Source data:
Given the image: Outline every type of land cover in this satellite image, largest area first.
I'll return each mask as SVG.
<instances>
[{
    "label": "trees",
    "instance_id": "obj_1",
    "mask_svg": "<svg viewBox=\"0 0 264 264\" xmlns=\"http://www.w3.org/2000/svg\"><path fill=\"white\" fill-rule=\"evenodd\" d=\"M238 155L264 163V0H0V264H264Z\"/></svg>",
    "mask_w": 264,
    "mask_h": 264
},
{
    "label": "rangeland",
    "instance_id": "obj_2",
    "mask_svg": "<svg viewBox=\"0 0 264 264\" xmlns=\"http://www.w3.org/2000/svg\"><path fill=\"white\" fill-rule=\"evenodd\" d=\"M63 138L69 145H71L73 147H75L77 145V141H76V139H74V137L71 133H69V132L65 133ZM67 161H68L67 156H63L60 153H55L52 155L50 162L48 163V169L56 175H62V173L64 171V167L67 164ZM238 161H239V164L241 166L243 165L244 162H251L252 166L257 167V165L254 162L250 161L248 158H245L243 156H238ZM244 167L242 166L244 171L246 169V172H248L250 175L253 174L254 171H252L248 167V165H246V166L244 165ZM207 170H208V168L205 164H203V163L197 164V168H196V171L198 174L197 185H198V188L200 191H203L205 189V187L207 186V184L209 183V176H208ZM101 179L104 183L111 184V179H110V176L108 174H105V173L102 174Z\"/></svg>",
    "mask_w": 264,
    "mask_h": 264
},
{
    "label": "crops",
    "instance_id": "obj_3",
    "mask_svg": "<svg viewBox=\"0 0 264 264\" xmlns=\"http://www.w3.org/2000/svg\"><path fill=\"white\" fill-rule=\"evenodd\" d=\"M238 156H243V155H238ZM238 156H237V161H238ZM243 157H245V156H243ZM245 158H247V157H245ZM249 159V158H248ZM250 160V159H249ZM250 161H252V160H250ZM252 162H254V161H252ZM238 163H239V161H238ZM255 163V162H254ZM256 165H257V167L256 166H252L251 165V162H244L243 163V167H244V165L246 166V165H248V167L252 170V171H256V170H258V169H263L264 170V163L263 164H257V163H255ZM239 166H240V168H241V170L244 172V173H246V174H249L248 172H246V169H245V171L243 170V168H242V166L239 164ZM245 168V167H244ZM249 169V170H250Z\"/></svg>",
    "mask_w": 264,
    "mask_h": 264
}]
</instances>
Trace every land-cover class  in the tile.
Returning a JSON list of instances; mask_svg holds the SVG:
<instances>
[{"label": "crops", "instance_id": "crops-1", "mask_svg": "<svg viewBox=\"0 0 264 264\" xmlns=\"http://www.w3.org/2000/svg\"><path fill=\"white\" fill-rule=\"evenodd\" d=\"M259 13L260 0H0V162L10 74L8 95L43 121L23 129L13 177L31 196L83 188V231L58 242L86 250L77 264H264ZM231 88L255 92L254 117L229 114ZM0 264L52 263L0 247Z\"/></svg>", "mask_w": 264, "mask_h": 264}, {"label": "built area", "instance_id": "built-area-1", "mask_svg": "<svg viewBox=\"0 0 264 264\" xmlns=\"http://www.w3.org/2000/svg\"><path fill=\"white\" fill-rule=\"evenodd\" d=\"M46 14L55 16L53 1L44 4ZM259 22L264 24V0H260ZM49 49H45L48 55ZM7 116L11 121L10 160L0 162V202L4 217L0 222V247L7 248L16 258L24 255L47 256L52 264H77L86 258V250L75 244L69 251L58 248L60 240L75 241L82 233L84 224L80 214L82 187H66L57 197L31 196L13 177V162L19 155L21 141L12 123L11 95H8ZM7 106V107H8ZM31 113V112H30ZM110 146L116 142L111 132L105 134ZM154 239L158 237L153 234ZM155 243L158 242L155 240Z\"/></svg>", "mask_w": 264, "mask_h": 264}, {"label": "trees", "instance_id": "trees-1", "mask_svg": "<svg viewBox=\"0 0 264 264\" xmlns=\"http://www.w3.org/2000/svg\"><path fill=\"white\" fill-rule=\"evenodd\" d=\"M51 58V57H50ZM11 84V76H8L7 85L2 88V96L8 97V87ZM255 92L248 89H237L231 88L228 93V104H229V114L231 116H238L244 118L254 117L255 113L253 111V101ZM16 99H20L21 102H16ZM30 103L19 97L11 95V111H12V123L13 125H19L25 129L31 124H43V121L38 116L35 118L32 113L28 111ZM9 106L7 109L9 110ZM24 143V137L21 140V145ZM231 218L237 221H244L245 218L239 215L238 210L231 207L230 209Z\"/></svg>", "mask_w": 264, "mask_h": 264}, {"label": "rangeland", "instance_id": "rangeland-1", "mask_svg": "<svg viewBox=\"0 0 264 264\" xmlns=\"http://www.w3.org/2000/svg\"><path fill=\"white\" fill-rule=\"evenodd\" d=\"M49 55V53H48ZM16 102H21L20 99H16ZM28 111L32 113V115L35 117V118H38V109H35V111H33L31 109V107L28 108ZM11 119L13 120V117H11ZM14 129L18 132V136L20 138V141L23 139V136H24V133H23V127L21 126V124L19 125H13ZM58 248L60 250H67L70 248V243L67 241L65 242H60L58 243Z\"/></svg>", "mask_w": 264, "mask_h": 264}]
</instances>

Brief: Turn every line of the records above into a numbered list, leaving out blank lines.

Response to this exercise:
1. Given the image: Outline every type of land cover in this satellite image, largest area first.
2. I'll return each mask as SVG.
3. <instances>
4. [{
5.     "label": "trees",
6.     "instance_id": "obj_1",
7.     "mask_svg": "<svg viewBox=\"0 0 264 264\" xmlns=\"http://www.w3.org/2000/svg\"><path fill=\"white\" fill-rule=\"evenodd\" d=\"M238 155L264 163V0H0V264H264Z\"/></svg>",
8.     "mask_w": 264,
9.     "mask_h": 264
10. },
11. {
12.     "label": "rangeland",
13.     "instance_id": "obj_2",
14.     "mask_svg": "<svg viewBox=\"0 0 264 264\" xmlns=\"http://www.w3.org/2000/svg\"><path fill=\"white\" fill-rule=\"evenodd\" d=\"M63 138L69 145H71L73 147H75L77 145V141H76V139H74V137L71 133H69V132L65 133ZM67 161H68L67 156H63L60 153H55L52 155L50 162L48 163V169L56 175H62V173L64 171V167L67 164ZM238 161H239V164L241 166L243 165L244 162H251L252 166L257 167V165L254 162L250 161L248 158H245L243 156H238ZM244 167L242 166L244 171L246 169V172H248L250 175L253 174L254 171H252L248 167V165H246V166L244 165ZM207 170H208V168L205 164H203V163L197 164V168H196V171L198 174L197 185H198V188L200 191H203L205 189V187L207 186V184L209 183V176H208ZM101 179L104 183L111 184V179H110V176L108 174H105V173L102 174Z\"/></svg>",
15.     "mask_w": 264,
16.     "mask_h": 264
17. },
18. {
19.     "label": "crops",
20.     "instance_id": "obj_3",
21.     "mask_svg": "<svg viewBox=\"0 0 264 264\" xmlns=\"http://www.w3.org/2000/svg\"><path fill=\"white\" fill-rule=\"evenodd\" d=\"M238 156H243V155H238ZM238 156H237V161H238ZM243 157H245V156H243ZM245 158H247V157H245ZM249 159V158H248ZM250 160V159H249ZM250 161H252V160H250ZM252 162H254V161H252ZM238 163H239V161H238ZM255 163V162H254ZM256 165H257V167L256 166H252L251 165V162H244L243 163V167H244V165L246 166V165H248V167L252 170V171H256V170H258V169H263L264 170V163L263 164H257V163H255ZM239 166H240V168H241V170L244 172V173H246V174H249L248 172H246V169H245V171L243 170V168H242V166L239 164ZM245 168V167H244ZM249 169V170H250Z\"/></svg>",
22.     "mask_w": 264,
23.     "mask_h": 264
24. }]
25. </instances>
26. Trace every land-cover class  in the tile.
27. Returning a JSON list of instances; mask_svg holds the SVG:
28. <instances>
29. [{"label": "crops", "instance_id": "crops-1", "mask_svg": "<svg viewBox=\"0 0 264 264\" xmlns=\"http://www.w3.org/2000/svg\"><path fill=\"white\" fill-rule=\"evenodd\" d=\"M259 13L260 0H0V162L10 74L8 95L43 121L23 129L13 177L31 196L83 188V231L58 242L86 250L77 264H264ZM231 88L255 92L254 117L229 114ZM0 264L52 263L0 247Z\"/></svg>", "mask_w": 264, "mask_h": 264}, {"label": "built area", "instance_id": "built-area-1", "mask_svg": "<svg viewBox=\"0 0 264 264\" xmlns=\"http://www.w3.org/2000/svg\"><path fill=\"white\" fill-rule=\"evenodd\" d=\"M46 14L55 16L53 1L44 4ZM259 22L264 24V0H260ZM49 49H45L48 55ZM7 116L11 121L10 160L0 162V202L4 217L0 222V247L7 248L16 258L24 255L47 256L52 264H77L86 258V250L75 244L69 251L58 248L60 240L75 241L82 233L84 224L80 214L82 187H66L57 197L31 196L13 177V162L19 155L21 141L12 123L11 95H8ZM7 106V107H8ZM31 113V112H30ZM110 146L116 142L111 132L105 134ZM154 239L158 237L153 234ZM155 243L158 242L155 240Z\"/></svg>", "mask_w": 264, "mask_h": 264}, {"label": "trees", "instance_id": "trees-1", "mask_svg": "<svg viewBox=\"0 0 264 264\" xmlns=\"http://www.w3.org/2000/svg\"><path fill=\"white\" fill-rule=\"evenodd\" d=\"M51 58V57H50ZM11 84V76H8L7 85L2 88V96L8 97V87ZM255 92L248 89H237L231 88L228 93V104H229V114L231 116H238L244 118L254 117L255 113L253 111V101ZM16 99H20L21 102H16ZM30 103L19 97L11 95V111H12V123L13 125H19L25 129L31 124H43V121L38 116L35 118L32 113L28 111ZM9 106L7 109L9 110ZM24 143V137L21 140V145ZM231 218L237 221H244L245 218L239 215L238 210L231 207L230 209Z\"/></svg>", "mask_w": 264, "mask_h": 264}, {"label": "rangeland", "instance_id": "rangeland-1", "mask_svg": "<svg viewBox=\"0 0 264 264\" xmlns=\"http://www.w3.org/2000/svg\"><path fill=\"white\" fill-rule=\"evenodd\" d=\"M49 55V53H48ZM16 102H21L20 99H16ZM28 111L32 113V115L35 117V118H38V109H35V111H33L31 109V107L28 108ZM11 119L13 120V117H11ZM14 129L18 132V136L20 138V141L23 139V136H24V133H23V127L21 126V124L19 125H13ZM58 248L60 250H67L70 248V243L67 241L65 242H60L58 243Z\"/></svg>", "mask_w": 264, "mask_h": 264}]
30. </instances>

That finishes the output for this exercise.